Until then, the progressive city councilors will do their best to fill Salem's leadership void.
A big problem, though, is that the City of Salem has a strong city manager/weak city council model. So City Manager Powers could be a strong leader, but that isn't either his personality or management style. The progressive city councilors, being elected officials, are better suited for leadership, but they lack the "army" to back them up.
They aren't paid. They have no staff. They have no real media presence other than Facebook. Thus those who should be leading Salem toward a desirable future aren't, and those who want to lead can't.
How Salem Reporter can be of service to our community. First, and most obvious, keep on doing what you're doing. Salem Reporter is doing a great job at covering stories that the Statesman Journal isn't, or is doing a poor job with.
Beyond that status quo, here's a few ideas.
If possible, do more in-depth investigative reporting on local issues, especially concerning city government. For example, I've tried to cast a light on some disturbing goings-on with Urban Renewal funds. Too often Urban Renewal has become a sort of slush fund that benefits the already rich and powerful, not the general interest.

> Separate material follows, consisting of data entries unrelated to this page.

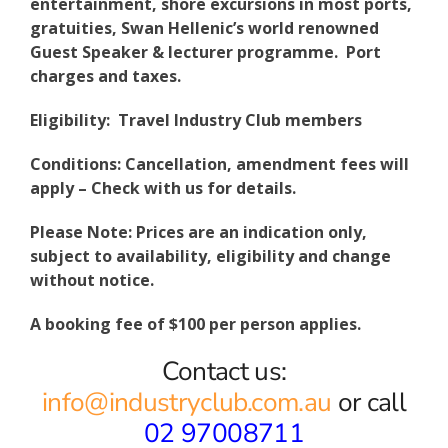
entertainment, shore excursions in most ports,
gratuities, Swan Hellenic’s world renowned
Guest Speaker & lecturer programme. Port
charges and taxes.
Eligibility: Travel Industry Club members
Conditions: Cancellation, amendment fees will
apply – Check with us for details.
Please Note: Prices are an indication only,
subject to availability, eligibility and change
without notice.
A booking fee of $100 per person applies.
Contact us:
info@industryclub.com.au
or call
02 97008711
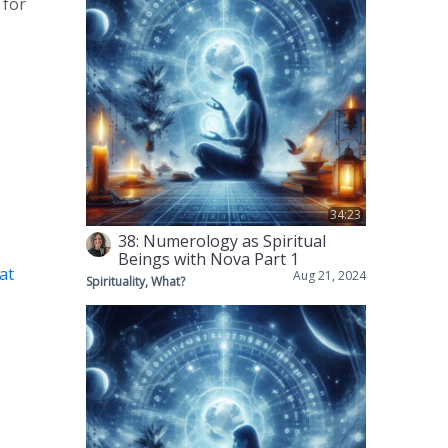
 for
34:23
38: Numerology as Spiritual
Beings with Nova Part 1
t⁠
Aug 21, 2024
Spirituality, What?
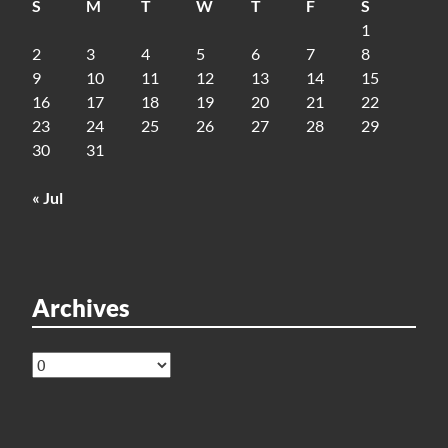
S
M
T
W
T
F
S
1
2
3
4
5
6
7
8
9
10
11
12
13
14
15
16
17
18
19
20
21
22
23
24
25
26
27
28
29
30
31
« Jul
Archives
Archives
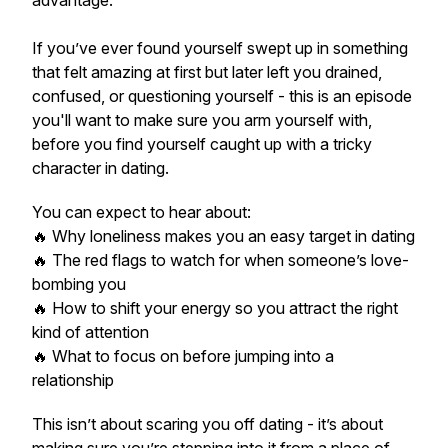
advantage.
If you’ve ever found yourself swept up in something
that felt amazing at first but later left you drained,
confused, or questioning yourself - this is an episode
you'll want to make sure you arm yourself with,
before you find yourself caught up with a tricky
character in dating.
You can expect to hear about:
🔥 Why loneliness makes you an easy target in dating
🔥 The red flags to watch for when someone’s love-
bombing you
🔥 How to shift your energy so you attract the
right
kind of attention
🔥 What to focus on
before
jumping into a
relationship
This isn’t about scaring you off dating - it’s about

I believe Portland has an independent Urban Renewal agency that is insulated from local politics. Digging deep into how Urban Renewal money is used in Salem could help inform how wisely and appropriately these funds are being spent.
I'd like to see more vibrant and inclusive opinion writing in Salem. Most of what is on the Statesman Journal opinion page these days is boring and safe, not provocative and edgy. Salem Reporter has no opinion section at all, aside from occasional commentaries like the one Zaitz has written.

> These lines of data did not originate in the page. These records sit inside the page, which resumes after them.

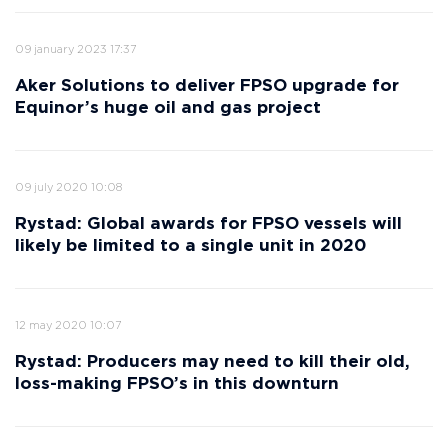
09 january 2023 17:37
Aker Solutions to deliver FPSO upgrade for
Equinor’s huge oil and gas project
09 july 2020 10:08
Rystad: Global awards for FPSO vessels will
likely be limited to a single unit in 2020
12 may 2020 10:07
Rystad: Producers may need to kill their old,
loss-making FPSO’s in this downturn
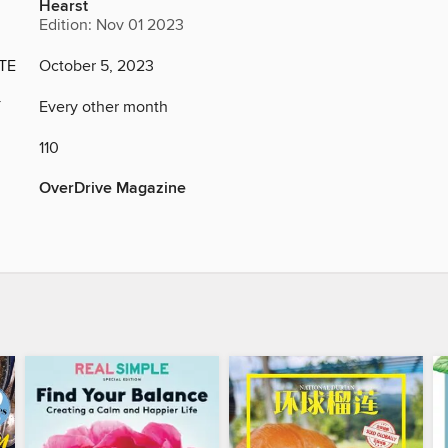
Hearst
Edition: Nov 01 2023
TE
October 5, 2023
Y
Every other month
110
OverDrive Magazine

A while back a fellow activist and I spent some time planning an online opinion forum we were calling Salem Soapbox. It never got off the ground, but the idea is still worth a test flight: offer a place where anyone can submit opinion pieces about issues they're passionate about.
Sure, there would need to be a selection process and some editing. Not every opinion would warrant being spoken from the Salem Soapbox. We simply felt that there should be a way for the voiceless in Salem to have a voice, for issues to be debated, for comments to be submitted.

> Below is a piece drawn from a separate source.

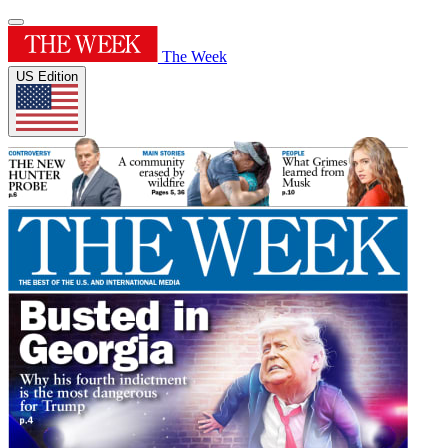
The Week
US Edition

Regarding comments, Salem Reporter doesn't allow them on stories. There's pros and cons regarding this. Having been a blogger for seventeen years, with tens of thousands of comments on my posts, I fully realize how difficult it is to tread the line between free speech and inappropriate speech. Still, it is something for Salem Reporter to consider.
Lastly, I'll pitch an idea of mine that, like so many of my great ideas, has gotten nowhere in the Great Wide Skeptical World: have an annual roast of sorts where people on opposite sides of a political, religious, or whatever spectrum come together to have fun, drink, raise money for a good cause, and bridge divides.